Antonio Abraham Zinny was born in Gibraltar in October 1821.
He studied law in Spain and in 1842 moved to Buenos Aires, where he completed his studies and received his doctorate in jurisprudence at the University of Buenos Aires.
For a while he taught at the university.
He moved to the city of Corrientes, where he founded the Argentine College.

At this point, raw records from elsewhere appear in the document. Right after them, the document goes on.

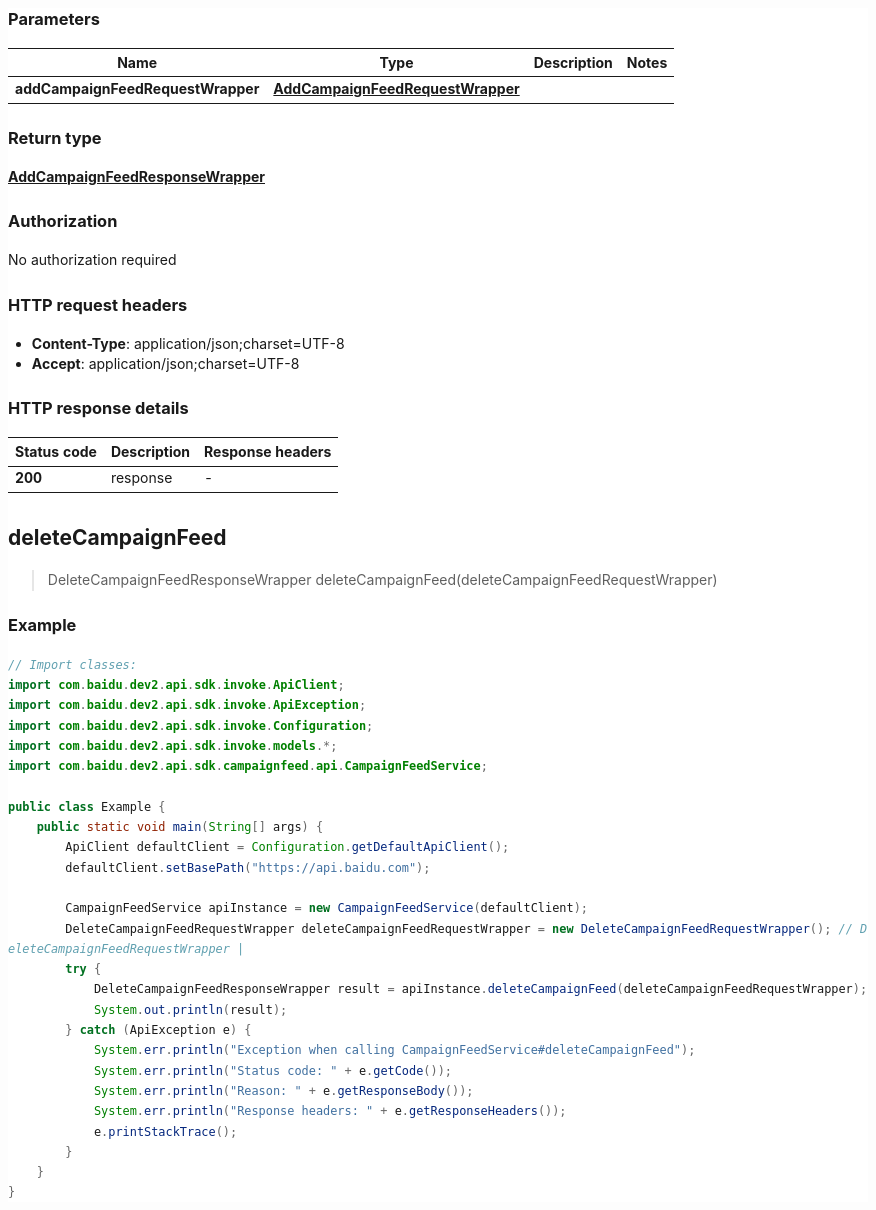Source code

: ### Parameters


Name | Type | Description  | Notes
------------- | ------------- | ------------- | -------------
 **addCampaignFeedRequestWrapper** | [**AddCampaignFeedRequestWrapper**](AddCampaignFeedRequestWrapper.md)|  |

### Return type

[**AddCampaignFeedResponseWrapper**](AddCampaignFeedResponseWrapper.md)

### Authorization

No authorization required

### HTTP request headers

- **Content-Type**: application/json;charset=UTF-8
- **Accept**: application/json;charset=UTF-8


### HTTP response details
| Status code | Description | Response headers |
|-------------|-------------|------------------|
| **200** | response |  -  |


## deleteCampaignFeed

> DeleteCampaignFeedResponseWrapper deleteCampaignFeed(deleteCampaignFeedRequestWrapper)



### Example

```java
// Import classes:
import com.baidu.dev2.api.sdk.invoke.ApiClient;
import com.baidu.dev2.api.sdk.invoke.ApiException;
import com.baidu.dev2.api.sdk.invoke.Configuration;
import com.baidu.dev2.api.sdk.invoke.models.*;
import com.baidu.dev2.api.sdk.campaignfeed.api.CampaignFeedService;

public class Example {
    public static void main(String[] args) {
        ApiClient defaultClient = Configuration.getDefaultApiClient();
        defaultClient.setBasePath("https://api.baidu.com");

        CampaignFeedService apiInstance = new CampaignFeedService(defaultClient);
        DeleteCampaignFeedRequestWrapper deleteCampaignFeedRequestWrapper = new DeleteCampaignFeedRequestWrapper(); // DeleteCampaignFeedRequestWrapper | 
        try {
            DeleteCampaignFeedResponseWrapper result = apiInstance.deleteCampaignFeed(deleteCampaignFeedRequestWrapper);
            System.out.println(result);
        } catch (ApiException e) {
            System.err.println("Exception when calling CampaignFeedService#deleteCampaignFeed");
            System.err.println("Status code: " + e.getCode());
            System.err.println("Reason: " + e.getResponseBody());
            System.err.println("Response headers: " + e.getResponseHeaders());
            e.printStackTrace();
        }
    }
}
```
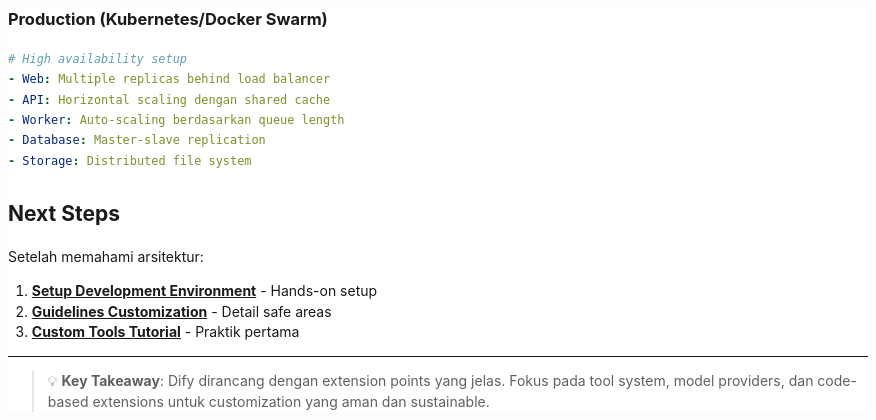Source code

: ### Production (Kubernetes/Docker Swarm)
```yaml
# High availability setup
- Web: Multiple replicas behind load balancer
- API: Horizontal scaling dengan shared cache
- Worker: Auto-scaling berdasarkan queue length
- Database: Master-slave replication
- Storage: Distributed file system
```

## Next Steps

Setelah memahami arsitektur:

1. **[Setup Development Environment](./02-setup-development.md)** - Hands-on setup
2. **[Guidelines Customization](./03-customization-guidelines.md)** - Detail safe areas
3. **[Custom Tools Tutorial](./04-membuat-custom-tools.md)** - Praktik pertama

---

> 💡 **Key Takeaway**: Dify dirancang dengan extension points yang jelas. Fokus pada tool system, model providers, dan code-based extensions untuk customization yang aman dan sustainable.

He also worked as a correspondent for the daily papers La Tribuna, La Nacion and El Nacional.
Curiously, these dailies had opposite political positions.

On returning the Buenos Aires, Zinny organized the External Relations archives, and then the archives of the City of Buenos Aires.
That work got him involved in history.
During Governor Adolfo Alsina's term of office, he was inspector general of schools in Buenos Aires province, fulfilling the duties of a minister of education.
He co-founded the Colegio de Mayo in Buenos Aires with Luis José de la Peña, Dardo Rocha and Eduardo Wilde.

Antonio Abraham Zinny died in Buenos Aires in September 1890 .

==Historical works==

Antonio Abraham Zinny was noted for writing several history books, of which the best known is "History of the Governors of the Argentine Provinces".
In this he was the first to cover the history of all the provinces, from the conquest until about 1880, singly and in one work.
For almost all the provinces, Zinny's work provided the first history of the province.
His view was liberal, and fanatically Unitarian.
To defend that position in an era marked by the 1853 Constitution of Argentina, inspired by Federalist principles,
he branded all leaders of the Federal party as "pseudo-federalist", without distinguishing between different aspects of Rio Plata federalism.

Another of Zinny's key works was "Efemeridología argirometropolitana hasta la caída del gobierno de Rosas",
which gathered much information as possible about all the newspapers published in all provinces since the time of the viceroys until the fall of Juan Manuel de Rosas.
It was not a trivial task, as almost a hundred newspapers and similar works were published each year in some periods,
especially in the era of Bernardino Rivadavia and the government of Juan Ramón Balcarce.
In later work he followed the same procedure for journalism in the Banda Oriental and Uruguay.

Zinny wrote biographical studies, singly or in individual volumes, which are now assembled in one volume with the name of "Estudios biográficos".
Two of his other works were the "History of the United Provinces of the River Plate from 1816 to 1818" and "La Gaceta Mercantil de Buenos Aires. 1823–1852".